Ce qui distingue cette pétition, c’est la qualité exceptionnelle de ses signatures. Avec environ 89 % des signatures jugées valides, l’initiative se classe parmi les meilleures performances historiques des initiatives européennes. Ce taux de validité renforce la crédibilité politique du mouvement, montrant qu’il s’agit d’un soutien massif et structuré, et non simplement d’un phénomène viral temporaire.
L’équipe organisatrice avait initialement prévu de communiquer ces résultats plus tard.
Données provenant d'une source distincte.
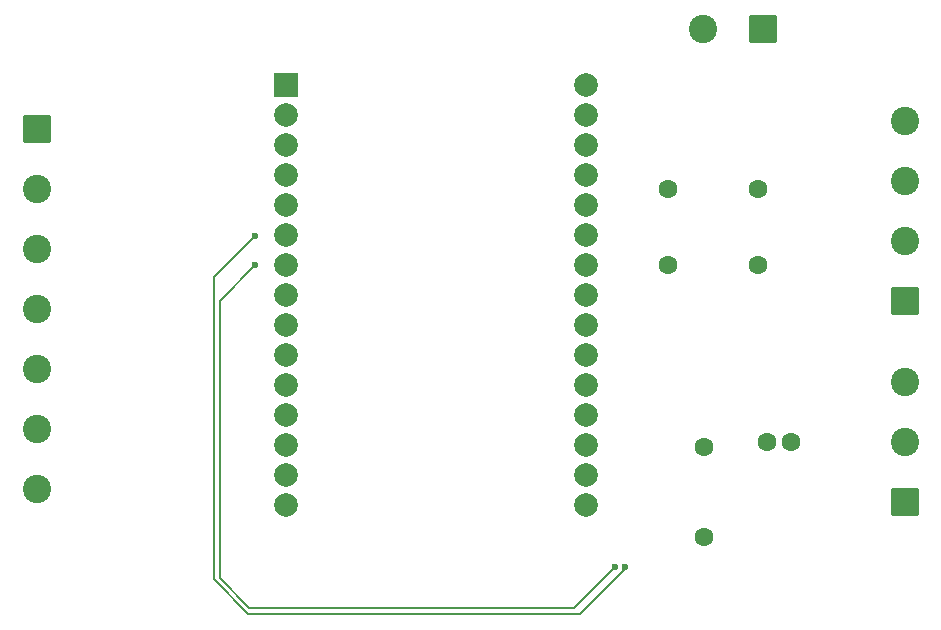
<source format=gbr>
%TF.GenerationSoftware,KiCad,Pcbnew,9.0.4*%
%TF.CreationDate,2025-09-22T07:52:28+08:00*%
%TF.ProjectId,SecurityDoorLockSystem,53656375-7269-4747-9944-6f6f724c6f63,0*%
%TF.SameCoordinates,Original*%
%TF.FileFunction,Copper,L2,Bot*%
%TF.FilePolarity,Positive*%
%FSLAX46Y46*%
G04 Gerber Fmt 4.6, Leading zero omitted, Abs format (unit mm)*
G04 Created by KiCad (PCBNEW 9.0.4) date 2025-09-22 07:52:28*
%MOMM*%
%LPD*%
G01*
G04 APERTURE LIST*
G04 Aperture macros list*
%AMRoundRect*
0 Rectangle with rounded corners*
0 $1 Rounding radius*
0 $2 $3 $4 $5 $6 $7 $8 $9 X,Y pos of 4 corners*
0 Add a 4 corners polygon primitive as box body*
4,1,4,$2,$3,$4,$5,$6,$7,$8,$9,$2,$3,0*
0 Add four circle primitives for the rounded corners*
1,1,$1+$1,$2,$3*
1,1,$1+$1,$4,$5*
1,1,$1+$1,$6,$7*
1,1,$1+$1,$8,$9*
0 Add four rect primitives between the rounded corners*
20,1,$1+$1,$2,$3,$4,$5,0*
20,1,$1+$1,$4,$5,$6,$7,0*
20,1,$1+$1,$6,$7,$8,$9,0*
20,1,$1+$1,$8,$9,$2,$3,0*%
G04 Aperture macros list end*
%TA.AperFunction,ComponentPad*%
%ADD10R,2.000000X2.000000*%
%TD*%
%TA.AperFunction,ComponentPad*%
%ADD11C,2.000000*%
%TD*%
%TA.AperFunction,ComponentPad*%
%ADD12C,1.600000*%
%TD*%
%TA.AperFunction,ComponentPad*%
%ADD13C,2.400000*%
%TD*%
%TA.AperFunction,ComponentPad*%
%ADD14RoundRect,0.250001X0.949999X-0.949999X0.949999X0.949999X-0.949999X0.949999X-0.949999X-0.949999X0*%
%TD*%
%TA.AperFunction,ComponentPad*%
%ADD15RoundRect,0.250001X-0.949999X0.949999X-0.949999X-0.949999X0.949999X-0.949999X0.949999X0.949999X0*%
%TD*%
%TA.AperFunction,ComponentPad*%
%ADD16RoundRect,0.250001X0.949999X0.949999X-0.949999X0.949999X-0.949999X-0.949999X0.949999X-0.949999X0*%
%TD*%
%TA.AperFunction,ViaPad*%
%ADD17C,0.600000*%
%TD*%
%TA.AperFunction,Conductor*%
%ADD18C,0.200000*%
%TD*%
G04 APERTURE END LIST*
D10*
%TO.P,U1,1,3V3*%
%TO.N,/3v3*%
X105600000Y-65260000D03*
D11*
%TO.P,U1,2,GND*%
%TO.N,GND*%
X105600000Y-67800000D03*
%TO.P,U1,3,D15*%
%TO.N,unconnected-(U1-D15-Pad3)*%
X105600000Y-70340000D03*
%TO.P,U1,4,D2*%
%TO.N,unconnected-(U1-D2-Pad4)*%
X105600000Y-72880000D03*
%TO.P,U1,5,D4*%
%TO.N,Net-(U1-D4)*%
X105600000Y-75420000D03*
%TO.P,U1,6,RX2*%
%TO.N,Net-(U1-RX2)*%
X105600000Y-77960000D03*
%TO.P,U1,7,TX2*%
%TO.N,Net-(U1-TX2)*%
X105600000Y-80500000D03*
%TO.P,U1,8,D5*%
%TO.N,unconnected-(U1-D5-Pad8)*%
X105600000Y-83040000D03*
%TO.P,U1,9,D18*%
%TO.N,/SCK*%
X105600000Y-85580000D03*
%TO.P,U1,10,D19*%
%TO.N,/MISO*%
X105600000Y-88120000D03*
%TO.P,U1,11,D21*%
%TO.N,/SDA*%
X105600000Y-90660000D03*
%TO.P,U1,12,RX0*%
%TO.N,unconnected-(U1-RX0-Pad12)*%
X105600000Y-93200000D03*
%TO.P,U1,13,TX0*%
%TO.N,unconnected-(U1-TX0-Pad13)*%
X105600000Y-95740000D03*
%TO.P,U1,14,D22*%
%TO.N,unconnected-(U1-D22-Pad14)*%
X105600000Y-98280000D03*
%TO.P,U1,15,D23*%
%TO.N,/MOSI*%
X105600000Y-100820000D03*
%TO.P,U1,16,EN*%
%TO.N,unconnected-(U1-EN-Pad16)*%
X131000000Y-100820000D03*
%TO.P,U1,17,VP*%
%TO.N,unconnected-(U1-VP-Pad17)*%
X131000000Y-98280000D03*
%TO.P,U1,18,VN*%
%TO.N,unconnected-(U1-VN-Pad18)*%
X131000000Y-95740000D03*
%TO.P,U1,19,D34*%
%TO.N,unconnected-(U1-D34-Pad19)*%
X131000000Y-93200000D03*
%TO.P,U1,20,D35*%
%TO.N,unconnected-(U1-D35-Pad20)*%
X131000000Y-90660000D03*
%TO.P,U1,21,D32*%
%TO.N,/RST*%
X131000000Y-88120000D03*
%TO.P,U1,22,D33*%
%TO.N,unconnected-(U1-D33-Pad22)*%
X131000000Y-85580000D03*
%TO.P,U1,23,D25*%
%TO.N,unconnected-(U1-D25-Pad23)*%
X131000000Y-83040000D03*
%TO.P,U1,24,D26*%
%TO.N,unconnected-(U1-D26-Pad24)*%
X131000000Y-80500000D03*
%TO.P,U1,25,D27*%
%TO.N,unconnected-(U1-D27-Pad25)*%
X131000000Y-77960000D03*
%TO.P,U1,26,D14*%
%TO.N,unconnected-(U1-D14-Pad26)*%
X131000000Y-75420000D03*
%TO.P,U1,27,D12*%
%TO.N,unconnected-(U1-D12-Pad27)*%
X131000000Y-72880000D03*
%TO.P,U1,28,D13*%
%TO.N,unconnected-(U1-D13-Pad28)*%
X131000000Y-70340000D03*
%TO.P,U1,29,GND*%
%TO.N,GND*%
X131000000Y-67800000D03*
%TO.P,U1,30,VIN*%
%TO.N,VCC*%
X131000000Y-65260000D03*
%TD*%
D12*
%TO.P,R3,2*%
%TO.N,Net-(U1-D4)*%
X141000000Y-103500000D03*
%TO.P,R3,1*%
%TO.N,/Servo Signal*%
X141000000Y-95880000D03*
%TD*%
D13*
%TO.P,J2,3,Pin_3*%
%TO.N,GND*%
X158000000Y-90340000D03*
%TO.P,J2,2,Pin_2*%
%TO.N,VCC*%
X158000000Y-95420000D03*
D14*
%TO.P,J2,1,Pin_1*%
%TO.N,/Servo Signal*%
X158000000Y-100500000D03*
%TD*%
D12*
%TO.P,R2,1*%
%TO.N,Net-(U1-RX2)*%
X138000000Y-80500000D03*
%TO.P,R2,2*%
%TO.N,/Receiver*%
X145620000Y-80500000D03*
%TD*%
%TO.P,R1,1*%
%TO.N,Net-(U1-TX2)*%
X138000000Y-74000000D03*
%TO.P,R1,2*%
%TO.N,/Transmitter*%
X145620000Y-74000000D03*
%TD*%
D14*
%TO.P,J4,1,Pin_1*%
%TO.N,VCC*%
X158000000Y-83500000D03*
D13*
%TO.P,J4,2,Pin_2*%
%TO.N,GND*%
X158000000Y-78420000D03*
%TO.P,J4,3,Pin_3*%
%TO.N,/Receiver*%
X158000000Y-73340000D03*
%TO.P,J4,4,Pin_4*%
%TO.N,/Transmitter*%
X158000000Y-68260000D03*
%TD*%
D15*
%TO.P,J3,1,Pin_1*%
%TO.N,/SDA*%
X84500000Y-68920000D03*
D13*
%TO.P,J3,2,Pin_2*%
%TO.N,/SCK*%
X84500000Y-74000000D03*
%TO.P,J3,3,Pin_3*%
%TO.N,/MOSI*%
X84500000Y-79080000D03*
%TO.P,J3,4,Pin_4*%
%TO.N,/MISO*%
X84500000Y-84160000D03*
%TO.P,J3,5,Pin_5*%
%TO.N,GND*%
X84500000Y-89240000D03*
%TO.P,J3,6,Pin_6*%
%TO.N,/RST*%
X84500000Y-94320000D03*
%TO.P,J3,7,Pin_7*%
%TO.N,/3v3*%
X84500000Y-99400000D03*
%TD*%
D16*
%TO.P,J1,1,Pin_1*%
%TO.N,VCC*%
X146000000Y-60500000D03*
D13*
%TO.P,J1,2,Pin_2*%
%TO.N,GND*%
X140920000Y-60500000D03*
%TD*%
D12*
%TO.P,C1,1*%
%TO.N,/Servo Signal*%
X146345000Y-95480000D03*
%TO.P,C1,2*%
%TO.N,GND*%
X148345000Y-95480000D03*
%TD*%
D17*
%TO.N,Net-(U1-RX2)*%
X103000000Y-78000000D03*
X134300003Y-106000000D03*
%TO.N,Net-(U1-TX2)*%
X103000000Y-80500000D03*
X133500000Y-106000000D03*
%TD*%
D18*
%TO.N,Net-(U1-RX2)*%
X99500000Y-81500000D02*
X103000000Y-78000000D01*
X99500000Y-107000000D02*
X99500000Y-81500000D01*
X130500000Y-110000000D02*
X102500000Y-110000000D01*
X102432900Y-110000000D02*
X99500000Y-107067100D01*
X134300003Y-106199997D02*
X130500000Y-110000000D01*
X99500000Y-107067100D02*
X99500000Y-107000000D01*
X134300003Y-106000000D02*
X134300003Y-106199997D01*
X102500000Y-110000000D02*
X102432900Y-110000000D01*
%TO.N,Net-(U1-TX2)*%
X100000000Y-83500000D02*
X103000000Y-80500000D01*
X100000000Y-106500000D02*
X100000000Y-83500000D01*
X130000000Y-109500000D02*
X102500000Y-109500000D01*
X100000000Y-107000000D02*
X100000000Y-106500000D01*
X133500000Y-106000000D02*
X130000000Y-109500000D01*
X102500000Y-109500000D02*
X100000000Y-107000000D01*
%TD*%
M02*

</source>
Cette annonce anticipée visait à éviter plusieurs risques stratégiques : présenter un dossier incomplet, fournir des informations aux groupes de pression adverses, ou épuiser des bénévoles. Stop Killing Games entre désormais dans un terrain politique complexe où éditeurs et lobbies du secteur tenteront d’influencer les discussions.
L’objectif du mouvement reste clairement défini : non pas maintenir les jeux en ligne indéfiniment, mais garantir des solutions de fin de vie adaptées. Celles-ci incluent serveurs privés, modes hors ligne ou accès au code serveur pour permettre aux communautés de préserver l’accès aux jeux achetés légalement.
Bien qu’une Initiative Citoyenne Européenne ne garantisse pas une nouvelle législation, elle oblige la Commission à rencontrer les organisateurs et à fournir une réponse motivée. Certaines initiatives précédentes ont généré des changements significatifs. Le résultat final pour Stop Killing Games dépendra des négociations dans les mois à venir.